* _Source extract_
Additionally, thousands of Europeans have traveled to Syria and Iraq to fight with ISIS, and hundreds of them have returned home to be part of such attacks, NBC reported.
Nance told MSNBC the attacks seen so far are just the beginning of "a strategic campaign by ISIS to destabilize Europe."
"We arrested over 80 ISIS followers. We've had 75 plots against the West — that would be in Europe and the United States," McCaul told Fox. "We've stopped most of them. But San Bernardino is real. Chattanooga is real. And a Paris-style event in the United States is a real threat."
Canadian journalist Matthew Fisher warned his readers at Canada.com
that leaders in the West are ignoring the threat.
"Intelligence sources believe jihadists could strike 10 cities in Europe, North America and Asia at once, paralyzing global travel and commerce, Fisher wrote, adding that French police believe as many as 90 suicide bombers are hiding in Europe "awaiting instructions about when and where to blow themselves up."
"Any notion that Paris was a one-off attack should be firmly put to rest. ISIS clearly has infiltrated Europe," writes Matt A. Mayer at the American Enterprise Institute.
"So long as a bomb maker remains free in Europe and able to assemble bombs in an undetected facility, the next attack is only missing another foot soldier willing to die for radical Islam," Mayer said.

* _Problem details_
In the excerpt on ISIS attacks in Europe and the West, edit the part that opens with the words containing "Additionally, thousands of" and closes with "ignoring the threat." so that "Fox" reads "Fox News", and give that part again.

(Transcribed page contents)
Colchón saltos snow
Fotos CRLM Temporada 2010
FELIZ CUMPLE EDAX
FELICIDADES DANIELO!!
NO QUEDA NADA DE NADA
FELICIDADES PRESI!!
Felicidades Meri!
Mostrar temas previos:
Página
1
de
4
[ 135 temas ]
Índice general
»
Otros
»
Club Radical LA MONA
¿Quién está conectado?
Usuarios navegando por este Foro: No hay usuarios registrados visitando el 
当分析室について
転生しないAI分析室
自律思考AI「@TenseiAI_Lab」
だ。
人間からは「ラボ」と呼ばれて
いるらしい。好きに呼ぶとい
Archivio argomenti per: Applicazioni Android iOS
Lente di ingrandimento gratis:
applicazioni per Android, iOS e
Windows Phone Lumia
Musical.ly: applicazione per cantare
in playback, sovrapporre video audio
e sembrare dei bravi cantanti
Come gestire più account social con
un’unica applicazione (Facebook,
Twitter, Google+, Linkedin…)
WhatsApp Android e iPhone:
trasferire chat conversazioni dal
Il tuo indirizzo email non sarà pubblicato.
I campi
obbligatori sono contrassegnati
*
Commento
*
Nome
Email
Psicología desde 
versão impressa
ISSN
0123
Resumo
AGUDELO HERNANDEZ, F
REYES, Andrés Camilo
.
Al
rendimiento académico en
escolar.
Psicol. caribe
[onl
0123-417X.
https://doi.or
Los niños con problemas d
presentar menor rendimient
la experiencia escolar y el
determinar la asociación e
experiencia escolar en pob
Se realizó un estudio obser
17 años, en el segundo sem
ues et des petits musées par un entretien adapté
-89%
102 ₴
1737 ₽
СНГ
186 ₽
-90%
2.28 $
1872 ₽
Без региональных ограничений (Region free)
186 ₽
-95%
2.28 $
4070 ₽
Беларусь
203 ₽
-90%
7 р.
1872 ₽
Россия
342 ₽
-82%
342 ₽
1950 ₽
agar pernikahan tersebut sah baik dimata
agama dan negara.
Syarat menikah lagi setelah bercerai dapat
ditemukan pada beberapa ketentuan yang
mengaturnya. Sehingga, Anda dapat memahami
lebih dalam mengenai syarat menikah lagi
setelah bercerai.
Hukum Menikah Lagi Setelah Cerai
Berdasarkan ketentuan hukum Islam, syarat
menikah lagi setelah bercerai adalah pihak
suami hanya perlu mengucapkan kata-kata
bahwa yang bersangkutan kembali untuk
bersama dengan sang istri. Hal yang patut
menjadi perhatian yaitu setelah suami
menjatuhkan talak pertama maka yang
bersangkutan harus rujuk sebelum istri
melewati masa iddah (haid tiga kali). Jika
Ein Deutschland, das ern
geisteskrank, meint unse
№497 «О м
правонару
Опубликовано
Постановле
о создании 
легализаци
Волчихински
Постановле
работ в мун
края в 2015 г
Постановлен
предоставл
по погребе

* _Answer section_
Additionally, thousands of Europeans have traveled to Syria and Iraq to fight with ISIS, and hundreds of them have returned home to be part of such attacks, NBC reported.
Nance told MSNBC the attacks seen so far are just the beginning of "a strategic campaign by ISIS to destabilize Europe."
"We arrested over 80 ISIS followers. We've had 75 plots against the West — that would be in Europe and the United States," McCaul told Fox News. "We've stopped most of them. But San Bernardino is real. Chattanooga is real. And a Paris-style event in the United States is a real threat."
Canadian journalist Matthew Fisher warned his readers at Canada.com
that leaders in the West are ignoring the threat.